Story by J.K. Vawter
![]() |
|
Mount San Jacinto's North Face
|
In April 1993, my father-in-law, Bill Davenport, and I agreed to take a weekend to climb Snow Creek on the North Face of San Jacinto, a few miles west of Palm Springs. It's big, rising almost 10,000 feet from the desert floor to the rocky summit in five or six miles and is said to have the largest base to summit rise in lower 48 states. But it's not a "technical" climb where climbers use ropes to safeguard each other in the event of a fall. Even in a heavy snow year, which it was, it's a hike up to about 5500 feet, then a long slog up a snow gully to the summit at 10,800. Most climbers use only crampons and ice ax.
In fact, the snow gully is not that steep when compared to technical climbs. It starts at about 20 degrees, gradually steepening to about 35, a little steeper near the top. Most years, the snow is soft enough to kick steps in, and the climbing is quite secure. But it is steep enough that some climbers might want a rope, and where an unarrested fall would likely result in serious injury, or death.

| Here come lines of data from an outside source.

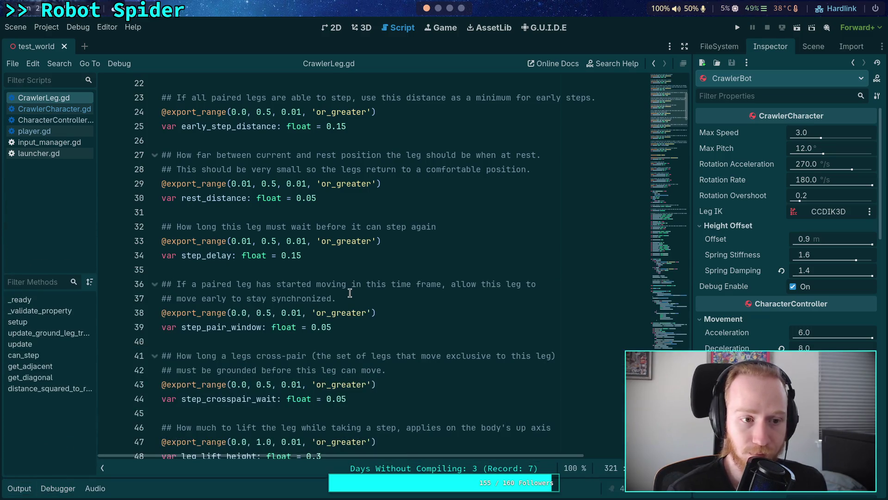
pyautogui.press('super+4')
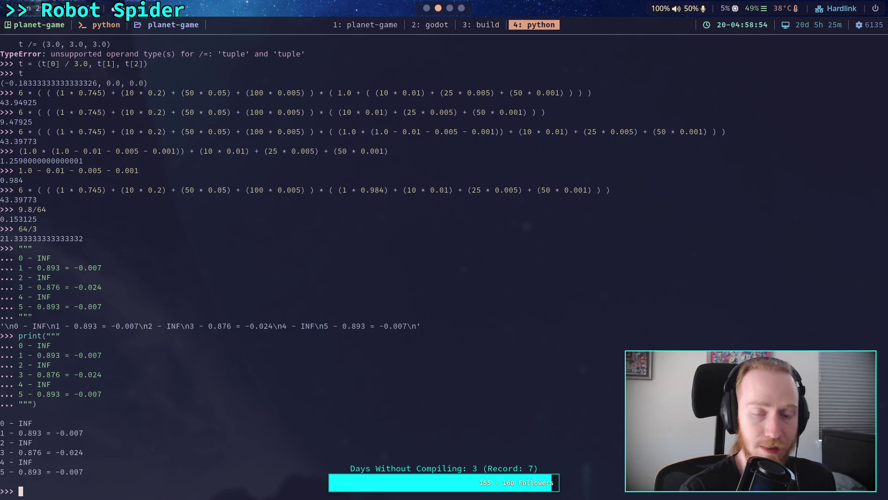
# Review git status and diff (stiffness 2.5→1.6, damping 2.2→0.8), then return to CrawlerLeg.gd.
pyautogui.click(369, 29)
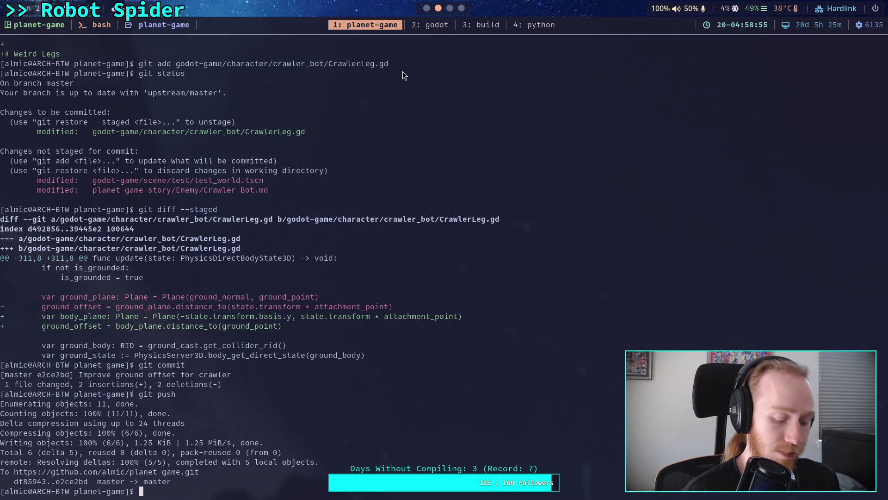
pyautogui.write('git status')
pyautogui.press('Return')
pyautogui.write('git diff')
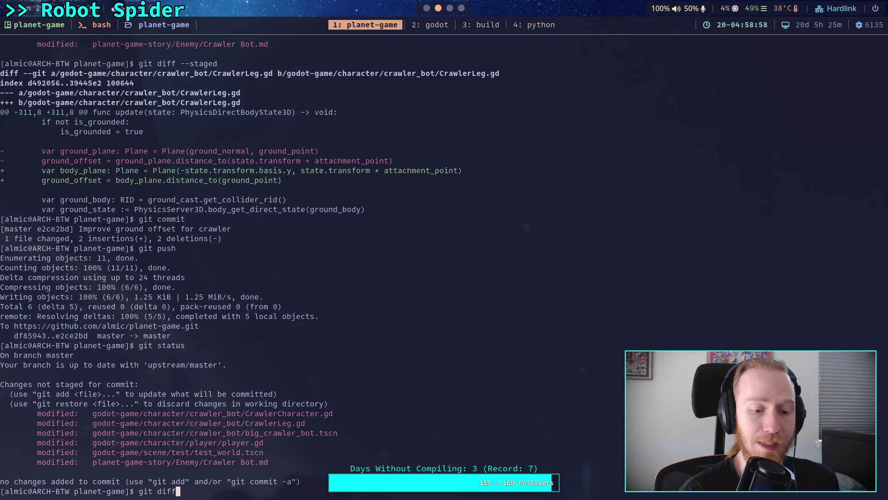
pyautogui.press('Return')
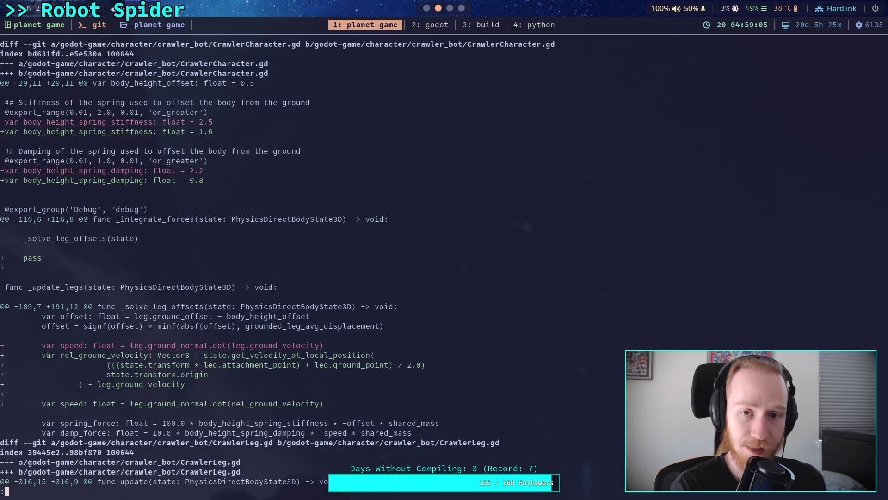
pyautogui.press('super+2')
pyautogui.scroll(-20, 431, 204)
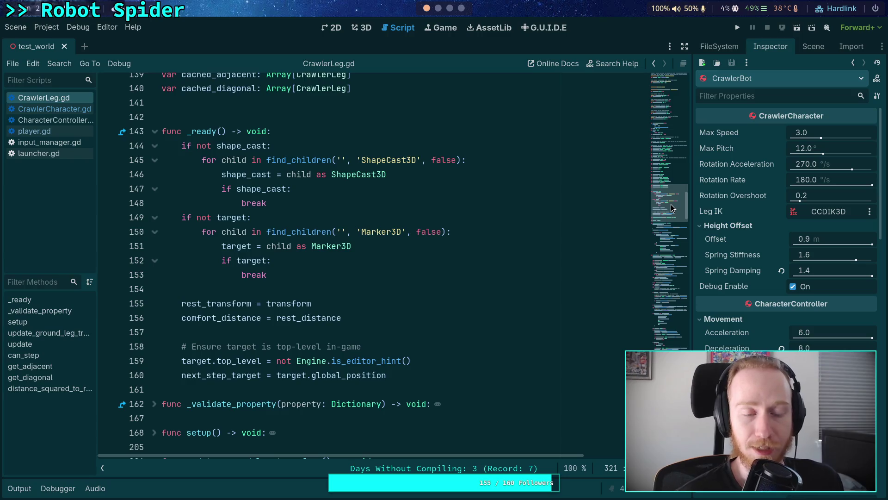
# Scroll through CrawlerLeg.gd to review its code.
pyautogui.moveTo(671, 204); pyautogui.dragTo(670, 275)
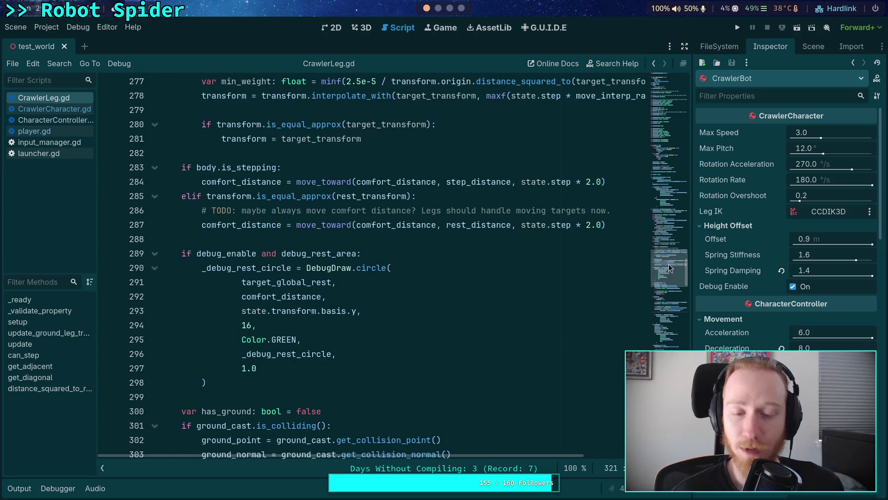
pyautogui.scroll(-7, 573, 261)
pyautogui.scroll(-6, 572, 261)
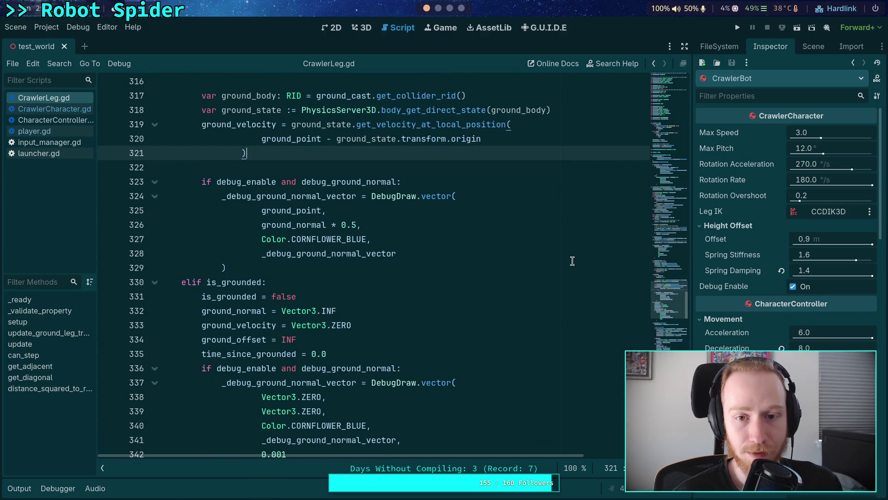
pyautogui.scroll(-19, 569, 259)
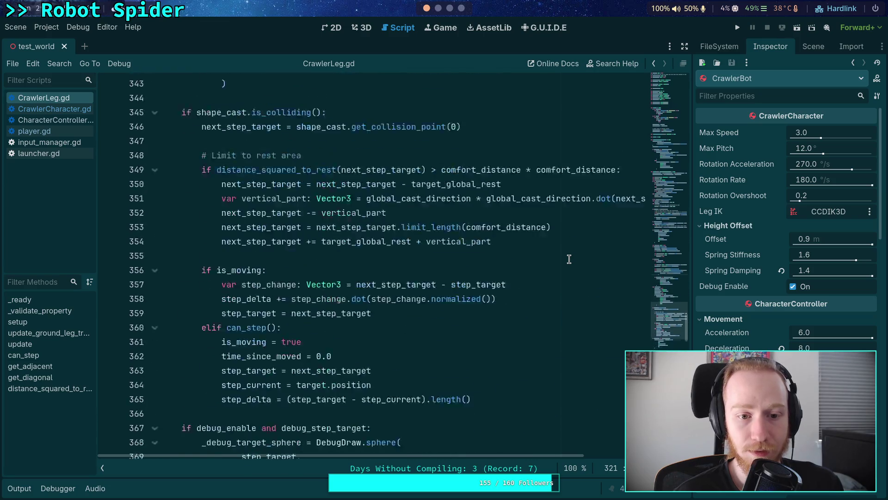
pyautogui.scroll(-17, 609, 331)
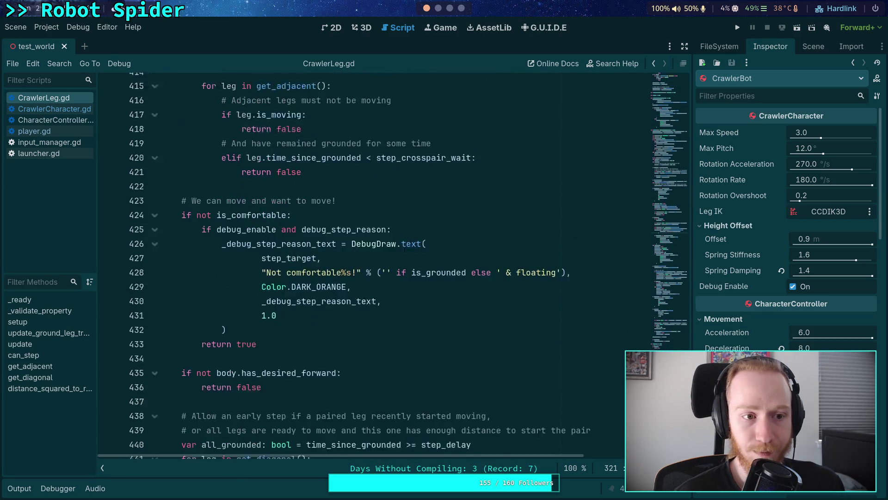
# In CrawlerCharacter.gd, delete the pass after _solve_leg_offsets(state), leaving one blank line before _update_legs.
pyautogui.click(89, 109)
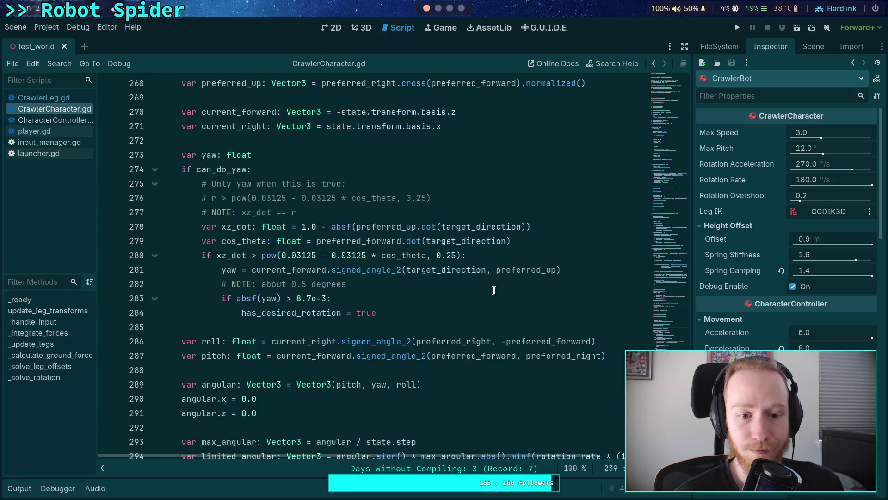
pyautogui.scroll(-7, 494, 290)
pyautogui.scroll(20, 671, 320)
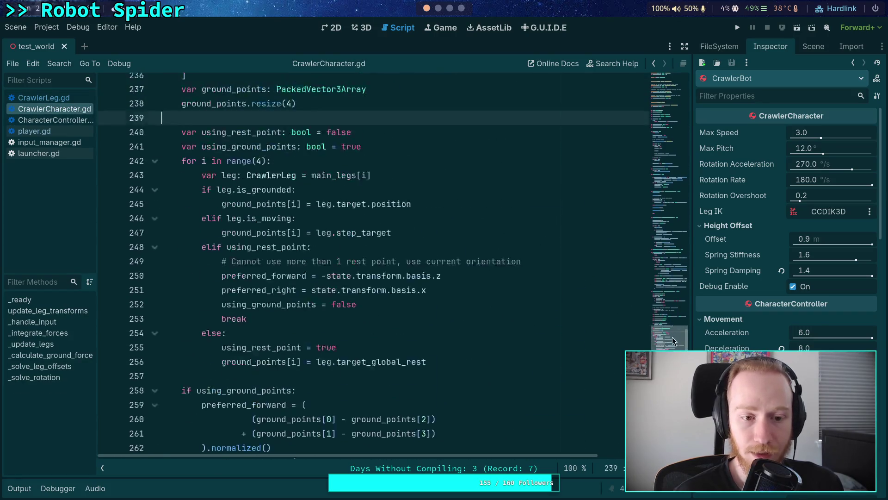
pyautogui.moveTo(670, 321); pyautogui.dragTo(669, 213)
pyautogui.click(265, 295)
pyautogui.press('BackSpace')
pyautogui.press('BackSpace')
pyautogui.press('BackSpace')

Bill and I planned to do it in two days--the easy way. One-day ascents have been done in as little as seven hours, but the average is more like 12. Throw in two more hours to hike down to the Palm Springs Aerial Tramway (the usual mode of descent), and drive time, and you've got one very long day.
We left San Diego at midnight and parked his truck near the little community of Snow Creek (elevation 1200 feet) about 2:30 A.M. Saturday. We made our way up the rocky, brush-covered alluvial fan in the dark, crossing the creek and picking up the use trail beyond the paved service road. We took our time knowing we'd reach the snow tongue (where we would camp) easily by lunchtime. Bill hadn't been up there in several years and let me lead the way.
Lest you think I was dragging some geezer up there, let me tell you, Bill is as sure-footed (and stubborn) as a mountain goat. Strong, steady, and as tough as they come, he's not fast but he can still run you into the ground because he never seems to need rest. In his prime he ran marathons, swam in the ocean year 'round without a wet suit, did century rides and brutal desert hikes like Rabbit Peak, climbed Mt. Rainier, twice, and three Mexican volcanoes, each close to 18,000 feet in elevation. He'd climbed Snow Creek so many times he'd lost count. Compared to him, I was a Snow Creek novice, having done it only three times before.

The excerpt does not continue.